- EXERCISE AIM -
Extract every line in the records below that contains the string "disabilities".

- LISTED ENTRIES -
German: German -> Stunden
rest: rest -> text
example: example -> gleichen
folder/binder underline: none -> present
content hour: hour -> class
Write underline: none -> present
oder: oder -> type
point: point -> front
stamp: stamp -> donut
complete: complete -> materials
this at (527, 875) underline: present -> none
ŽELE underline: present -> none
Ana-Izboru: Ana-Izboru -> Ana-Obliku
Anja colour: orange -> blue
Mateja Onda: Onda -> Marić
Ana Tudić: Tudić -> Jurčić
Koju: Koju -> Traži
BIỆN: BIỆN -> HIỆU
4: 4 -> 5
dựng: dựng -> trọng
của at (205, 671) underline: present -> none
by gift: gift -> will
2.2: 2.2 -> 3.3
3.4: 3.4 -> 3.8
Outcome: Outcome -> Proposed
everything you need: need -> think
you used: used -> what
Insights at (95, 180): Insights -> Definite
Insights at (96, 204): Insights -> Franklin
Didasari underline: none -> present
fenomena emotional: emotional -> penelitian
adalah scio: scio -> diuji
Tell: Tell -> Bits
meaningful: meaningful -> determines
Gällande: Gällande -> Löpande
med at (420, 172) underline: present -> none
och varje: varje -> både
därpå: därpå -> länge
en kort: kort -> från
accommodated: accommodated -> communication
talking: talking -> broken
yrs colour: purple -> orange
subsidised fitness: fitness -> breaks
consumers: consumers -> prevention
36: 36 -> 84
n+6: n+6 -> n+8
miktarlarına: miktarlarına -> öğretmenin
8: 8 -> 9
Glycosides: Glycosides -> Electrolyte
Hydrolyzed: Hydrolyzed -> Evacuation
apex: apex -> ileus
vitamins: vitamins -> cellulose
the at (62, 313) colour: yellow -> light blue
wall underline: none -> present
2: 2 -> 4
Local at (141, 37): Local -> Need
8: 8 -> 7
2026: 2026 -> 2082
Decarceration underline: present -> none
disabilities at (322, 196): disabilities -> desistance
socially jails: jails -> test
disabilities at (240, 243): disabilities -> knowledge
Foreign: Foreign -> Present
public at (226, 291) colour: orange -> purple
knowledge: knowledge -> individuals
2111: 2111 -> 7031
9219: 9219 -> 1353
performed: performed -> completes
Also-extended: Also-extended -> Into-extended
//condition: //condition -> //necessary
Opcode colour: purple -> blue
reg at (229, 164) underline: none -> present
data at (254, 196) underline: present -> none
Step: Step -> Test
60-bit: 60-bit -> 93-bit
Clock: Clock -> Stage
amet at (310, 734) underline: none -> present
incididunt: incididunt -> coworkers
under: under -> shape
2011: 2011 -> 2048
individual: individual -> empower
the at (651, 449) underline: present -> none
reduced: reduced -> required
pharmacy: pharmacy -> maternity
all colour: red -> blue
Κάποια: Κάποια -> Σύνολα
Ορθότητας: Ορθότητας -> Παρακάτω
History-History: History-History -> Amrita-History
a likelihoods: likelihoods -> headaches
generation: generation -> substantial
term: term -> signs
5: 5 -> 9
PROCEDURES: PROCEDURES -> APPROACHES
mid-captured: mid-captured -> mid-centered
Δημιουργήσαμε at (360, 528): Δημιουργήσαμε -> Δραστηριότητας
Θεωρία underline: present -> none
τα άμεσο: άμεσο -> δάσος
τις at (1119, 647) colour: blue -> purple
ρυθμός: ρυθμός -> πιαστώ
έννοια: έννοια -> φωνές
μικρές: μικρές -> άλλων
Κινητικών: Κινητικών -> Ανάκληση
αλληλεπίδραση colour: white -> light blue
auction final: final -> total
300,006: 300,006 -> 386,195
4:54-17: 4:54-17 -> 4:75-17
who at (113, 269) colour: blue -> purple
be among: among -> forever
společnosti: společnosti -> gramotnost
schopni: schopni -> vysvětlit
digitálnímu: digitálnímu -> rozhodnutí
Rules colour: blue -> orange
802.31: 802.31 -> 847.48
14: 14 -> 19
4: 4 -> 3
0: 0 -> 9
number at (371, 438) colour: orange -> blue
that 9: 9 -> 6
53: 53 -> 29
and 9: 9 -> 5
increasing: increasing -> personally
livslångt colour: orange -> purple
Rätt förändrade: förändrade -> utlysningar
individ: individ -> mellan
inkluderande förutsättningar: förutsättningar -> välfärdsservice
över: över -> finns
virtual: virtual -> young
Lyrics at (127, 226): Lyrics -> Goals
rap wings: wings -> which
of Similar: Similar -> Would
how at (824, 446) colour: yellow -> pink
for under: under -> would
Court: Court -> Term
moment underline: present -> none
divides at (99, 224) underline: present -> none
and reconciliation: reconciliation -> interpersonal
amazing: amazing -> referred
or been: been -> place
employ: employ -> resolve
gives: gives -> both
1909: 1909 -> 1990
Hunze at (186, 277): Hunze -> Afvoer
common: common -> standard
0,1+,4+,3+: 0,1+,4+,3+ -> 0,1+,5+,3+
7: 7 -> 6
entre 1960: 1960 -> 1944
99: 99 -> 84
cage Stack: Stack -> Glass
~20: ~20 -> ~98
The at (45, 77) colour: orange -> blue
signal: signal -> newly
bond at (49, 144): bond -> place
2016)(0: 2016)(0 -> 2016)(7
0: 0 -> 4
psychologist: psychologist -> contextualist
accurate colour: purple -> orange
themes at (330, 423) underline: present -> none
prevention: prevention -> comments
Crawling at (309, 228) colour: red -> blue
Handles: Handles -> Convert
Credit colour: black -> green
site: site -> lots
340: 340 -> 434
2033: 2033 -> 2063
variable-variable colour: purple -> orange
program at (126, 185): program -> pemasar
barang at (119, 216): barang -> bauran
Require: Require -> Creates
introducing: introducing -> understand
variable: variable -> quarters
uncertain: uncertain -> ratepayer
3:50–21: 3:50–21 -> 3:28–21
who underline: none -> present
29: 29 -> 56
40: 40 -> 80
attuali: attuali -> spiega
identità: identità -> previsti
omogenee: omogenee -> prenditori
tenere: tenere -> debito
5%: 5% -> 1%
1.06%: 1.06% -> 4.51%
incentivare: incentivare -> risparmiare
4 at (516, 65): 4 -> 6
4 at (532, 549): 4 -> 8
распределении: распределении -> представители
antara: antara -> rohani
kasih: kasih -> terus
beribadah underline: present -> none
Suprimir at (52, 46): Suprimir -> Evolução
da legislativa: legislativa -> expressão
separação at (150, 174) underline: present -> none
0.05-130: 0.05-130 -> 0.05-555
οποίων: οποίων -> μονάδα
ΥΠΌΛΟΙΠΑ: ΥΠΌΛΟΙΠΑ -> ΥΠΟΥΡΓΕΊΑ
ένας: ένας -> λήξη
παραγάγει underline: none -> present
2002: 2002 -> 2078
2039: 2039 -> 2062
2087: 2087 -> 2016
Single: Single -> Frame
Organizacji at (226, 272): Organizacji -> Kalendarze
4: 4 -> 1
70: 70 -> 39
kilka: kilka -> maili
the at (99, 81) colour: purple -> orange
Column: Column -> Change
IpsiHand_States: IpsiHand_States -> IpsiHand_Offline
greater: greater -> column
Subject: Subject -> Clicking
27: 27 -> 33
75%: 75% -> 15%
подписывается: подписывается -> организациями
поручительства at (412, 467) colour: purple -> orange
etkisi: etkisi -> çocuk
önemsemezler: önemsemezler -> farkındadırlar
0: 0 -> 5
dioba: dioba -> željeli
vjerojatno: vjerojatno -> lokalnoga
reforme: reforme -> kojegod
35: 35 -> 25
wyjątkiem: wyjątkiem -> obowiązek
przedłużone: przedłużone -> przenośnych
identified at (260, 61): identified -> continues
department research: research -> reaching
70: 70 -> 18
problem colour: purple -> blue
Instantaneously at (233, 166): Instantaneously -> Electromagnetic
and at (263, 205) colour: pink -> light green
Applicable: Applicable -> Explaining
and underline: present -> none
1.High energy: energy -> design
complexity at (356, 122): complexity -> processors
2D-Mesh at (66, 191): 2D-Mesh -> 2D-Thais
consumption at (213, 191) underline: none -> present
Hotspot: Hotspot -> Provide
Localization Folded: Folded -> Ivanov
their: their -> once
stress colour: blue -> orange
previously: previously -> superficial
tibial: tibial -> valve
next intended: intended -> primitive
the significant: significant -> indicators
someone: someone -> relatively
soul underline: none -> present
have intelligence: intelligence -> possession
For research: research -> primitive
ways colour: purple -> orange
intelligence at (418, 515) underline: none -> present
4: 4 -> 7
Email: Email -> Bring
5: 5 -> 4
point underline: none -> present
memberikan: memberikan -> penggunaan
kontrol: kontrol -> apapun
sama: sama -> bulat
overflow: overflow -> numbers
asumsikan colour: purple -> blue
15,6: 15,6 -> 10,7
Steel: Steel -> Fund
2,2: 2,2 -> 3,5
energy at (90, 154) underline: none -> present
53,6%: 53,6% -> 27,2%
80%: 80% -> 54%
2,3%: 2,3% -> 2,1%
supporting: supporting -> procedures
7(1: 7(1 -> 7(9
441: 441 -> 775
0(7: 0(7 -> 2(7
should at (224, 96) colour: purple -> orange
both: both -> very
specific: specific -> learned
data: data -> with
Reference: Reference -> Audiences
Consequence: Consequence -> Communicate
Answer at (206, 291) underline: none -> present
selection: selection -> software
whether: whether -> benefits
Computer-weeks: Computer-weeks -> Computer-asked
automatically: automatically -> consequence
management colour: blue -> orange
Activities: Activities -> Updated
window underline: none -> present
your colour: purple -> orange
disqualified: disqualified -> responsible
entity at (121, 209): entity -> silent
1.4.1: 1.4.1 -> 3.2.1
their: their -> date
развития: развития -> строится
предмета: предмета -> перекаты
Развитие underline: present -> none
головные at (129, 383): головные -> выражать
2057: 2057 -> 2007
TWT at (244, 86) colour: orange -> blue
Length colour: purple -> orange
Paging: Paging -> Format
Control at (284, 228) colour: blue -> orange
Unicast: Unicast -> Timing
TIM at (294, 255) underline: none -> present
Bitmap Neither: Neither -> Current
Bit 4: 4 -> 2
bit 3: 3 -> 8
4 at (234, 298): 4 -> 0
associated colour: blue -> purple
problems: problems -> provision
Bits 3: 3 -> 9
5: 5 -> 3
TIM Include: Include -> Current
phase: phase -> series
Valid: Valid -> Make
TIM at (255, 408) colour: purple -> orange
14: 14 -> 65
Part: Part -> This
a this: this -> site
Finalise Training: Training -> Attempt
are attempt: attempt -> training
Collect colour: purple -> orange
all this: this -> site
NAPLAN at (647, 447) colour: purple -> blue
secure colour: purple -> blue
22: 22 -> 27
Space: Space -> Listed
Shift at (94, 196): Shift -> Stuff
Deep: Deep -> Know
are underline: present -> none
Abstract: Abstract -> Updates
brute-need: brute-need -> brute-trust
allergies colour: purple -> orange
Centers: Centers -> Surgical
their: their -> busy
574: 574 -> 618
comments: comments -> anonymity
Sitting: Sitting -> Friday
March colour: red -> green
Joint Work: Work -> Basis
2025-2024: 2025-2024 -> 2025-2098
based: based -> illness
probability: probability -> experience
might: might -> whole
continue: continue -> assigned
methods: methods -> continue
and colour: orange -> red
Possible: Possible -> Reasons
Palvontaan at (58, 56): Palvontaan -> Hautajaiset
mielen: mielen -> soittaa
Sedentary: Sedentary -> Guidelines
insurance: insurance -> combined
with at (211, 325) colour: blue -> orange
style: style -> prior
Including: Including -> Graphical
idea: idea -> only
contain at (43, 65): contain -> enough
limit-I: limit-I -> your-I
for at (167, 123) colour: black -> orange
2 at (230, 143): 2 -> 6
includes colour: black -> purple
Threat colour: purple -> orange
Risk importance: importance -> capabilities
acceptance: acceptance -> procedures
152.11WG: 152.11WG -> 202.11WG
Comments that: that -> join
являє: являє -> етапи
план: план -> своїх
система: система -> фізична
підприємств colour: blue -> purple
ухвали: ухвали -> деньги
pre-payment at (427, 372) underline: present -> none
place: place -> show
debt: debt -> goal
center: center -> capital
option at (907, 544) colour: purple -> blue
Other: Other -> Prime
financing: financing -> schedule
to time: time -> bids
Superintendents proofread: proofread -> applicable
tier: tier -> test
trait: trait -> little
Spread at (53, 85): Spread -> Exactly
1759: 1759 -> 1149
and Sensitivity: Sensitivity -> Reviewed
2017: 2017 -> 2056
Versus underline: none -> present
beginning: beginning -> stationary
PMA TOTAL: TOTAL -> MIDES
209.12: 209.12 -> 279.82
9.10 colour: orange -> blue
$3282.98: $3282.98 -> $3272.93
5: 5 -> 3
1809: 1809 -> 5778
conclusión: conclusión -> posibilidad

- RESPONSE TO THIS TASK -
disabilities at (322, 196): disabilities -> desistance
disabilities at (240, 243): disabilities -> knowledge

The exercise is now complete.